Wir sind überzeugt, dass eine gerechte Welt möglich ist und alle Menschen in Frieden miteinander leben können. Dazu gehört auch, dass Menschen nicht vor den katastrophalen Folgen der Klimakrise flüchten müssen oder Regionen der Welt, die am wenigsten zum Klimawandel beigetragen haben, am stärksten unter seinen Folgen leiden. Wir wollen optimistisch in die Zukunft schauen können. Deswegen streiken wir jetzt, denn in 20 Jahren ist es dafür zu spät!

„Kein Grad weiter!“, Aktivist Ibo aus Bamberg.

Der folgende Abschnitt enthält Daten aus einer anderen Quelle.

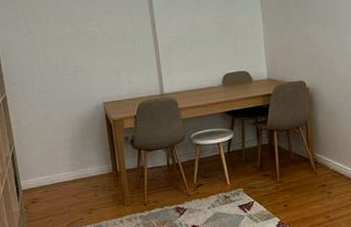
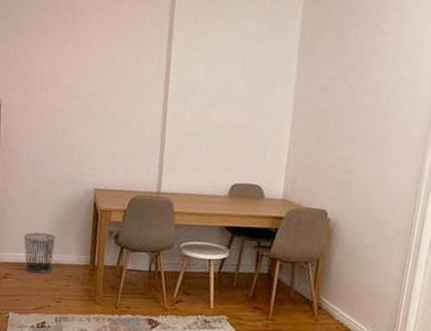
waste bin: none [44,152,78,192] -> present [23,232,56,274]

Ob Fridays for Future mit seinem Protest Erfolg hat, ist ein Streitpunkt bei viel Aktivist*innen. Einserseits haben wir unglaublich viele Menschen auf die Straße gebracht. Die Fridays for Future Demonstrationen sind eine der größten Proteste Deutschlands bisher, was z.B. der 25.09.2019 gezeigt hat, als circa 1,4 Mio Demonstranten auf den Straßen in Deutschland waren. Außerdem hat die Klimakatastrophe erst durch Fridays for Future einen so hohen Stellenwert in Politik und Medien erlangt, das ist doch ein Erfolg! Auf der anderen Seite ist noch immer keine einzige unserer Forderungen umgesetzt worden. Das lässt uns an dem politischen Willen der Regierung zweifeln, das 1,5 Grad Ziel als grundlegend für die Umsetzung von ernstgemeintem Klimaschutz anzuerkennen.

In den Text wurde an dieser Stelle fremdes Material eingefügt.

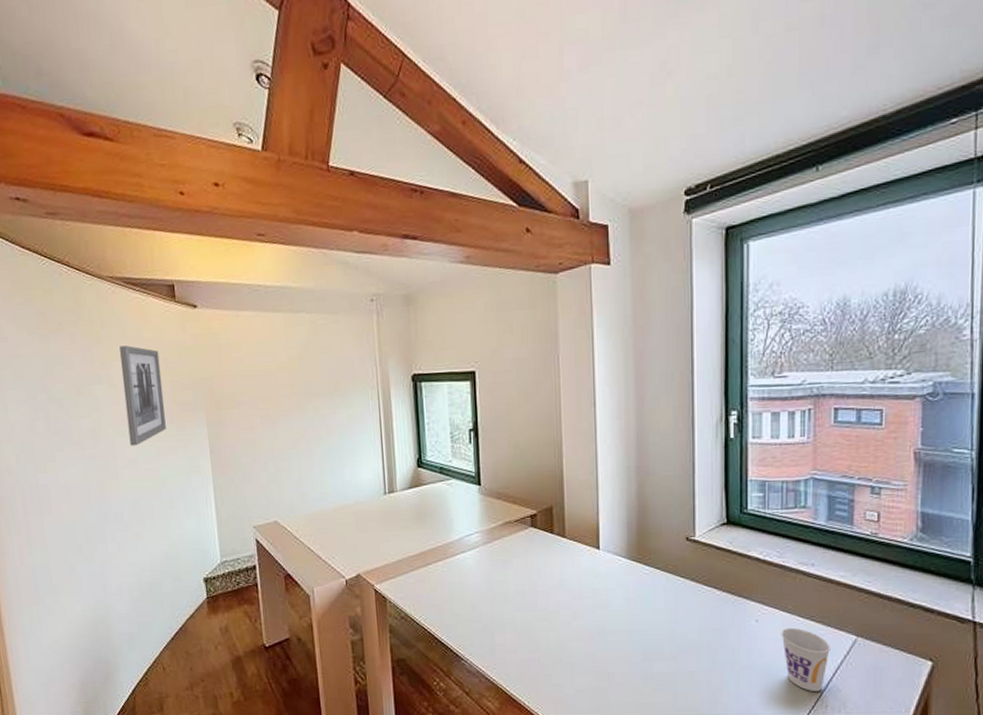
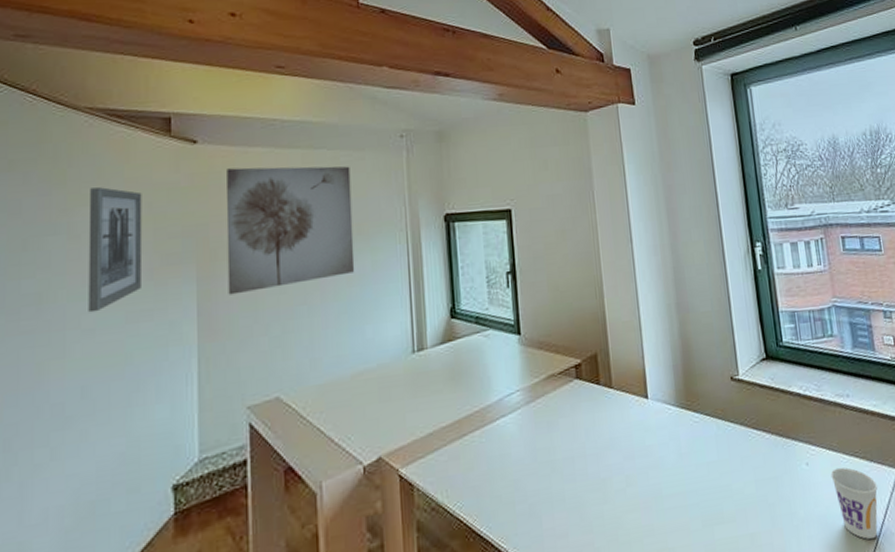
wall art: none [222,328,334,438] -> present [226,166,355,295]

Mittlerweise ist Fridays for Future zu einer globalen Bewegung geworden. In Deutschland organisieren sich die tausenden Aktivist*innen dezentral und basisdemokratisch, sodass jede der rund 700 Ortsgruppen in Deutschland die Möglichkeit hat, an bundesweiten Entscheidungen mitzuwirken. Deswegen gibt es auch keine bundesweite Koordinierung. Stattdessen gibt es eine WhatsApp-Gruppe, in der aus jeder Stadt zwei bis drei Delegierte teilnehmen. Die circa eintausend Delegierten tauschen sich mind. einmal pro Woche in einer Telefonkonferenz über aktuelle Aktionen aus oder diskutieren Anträge. Die inhaltliche Arbeit passiert währenddessen vorallem in den verschiedenen Arbeitsgruppen. Es gibt eine bundesweite Website-AG, eine Presse- und eine Social-Media-AG, eine Finanz- und eine Newsletter-AG sowie eine für die Planung von globalen Streiks. Eine weitere Arbeitsgruppe sorgt für die Kommunikation mit anderen Fridays-Gruppen, wie Parents oder Scientists for Future. Auf regionaler Ebene kommen noch AGs für die Planung der Freitagsdemos hinzu. Außerdem versteht sich FFF als überparteiliche Bewegung. Mitmachen kann also jede*r, der/die mit ihren Zielen übereinstimmt.

„Es ist zwei vor 12!“, Gastautorin Lotta.

Oft heißt es: „Wir sind die letzte Generation, die die Klimakatastrophe noch aufhalten kann“. Natürlich geht die Welt nicht unter, wenn die Weltgemeinschaft das 1,5 Grad Ziel verfehlt. Aber die Frage ist, in was für einer Welt wir später einmal leben möchten und das hängt maßgeblich von jedem 10tel Grad Erderwärmung ab. Stell dir vor, deine Körpertemperatur ist „nur“ zwei Grad wärmer und steigt immer weiter. Die Ärzte würden alles dafür tun, deine Temperatur zu normalisieren. Unserer Erde geht es ganz genauso, ihre überlebenswichtigen Körperfunktionen müssen erhalten werden.  Wir fordern von den zuständigen Politikern: Hört endlich auf die Wissenschaft! Es braucht politische Maßnahmen, wie eine angemessene CO2 Bepreisung von 180€ pro Tonne oder ein Ende der Subventionierung fossiler Energieträger, damit Deutschland seinen gerechten Beitrag zum Pariser Klimaabkommen leistet. Warum werden diejenigen Verhaltensweisen, die unseren Planeten langfristig zerstören immernoch belohnt, indem sie günstiger und unaufwendiger sind? Klimaschutz darf für den/die Einzelne*n nicht mehr Aufwand, mehr Zeit und mehr Geld bedeuten! Zwar kann schon Jede*r von uns einen ersten Schritt machen, indem er*sie seinen / ihren privaten Konsum reduziert. Dennoch müssen die entscheidenden Weichenstellungen in der Politik passieren, denn es ist zwei vor zwölf! Wir fordern eine Politik, die der Hauptaufgabe des 21. Jahrhunderts, nämlich der Bewältigung der Klimakrise, gerecht wird!

#KEIN GRAD WEITER

von Ibo Mohamed und Lotta Fröhlich aus Bamberg, zwei Aktivist*innen von Fridays for Future. Besonders wichtig ist es ihnen, zu betonen, dass FFF keine reine Schülerbewegung ist, sondern alle Generationen vertreten sind. Denn Klimaschutz geht alle etwas an!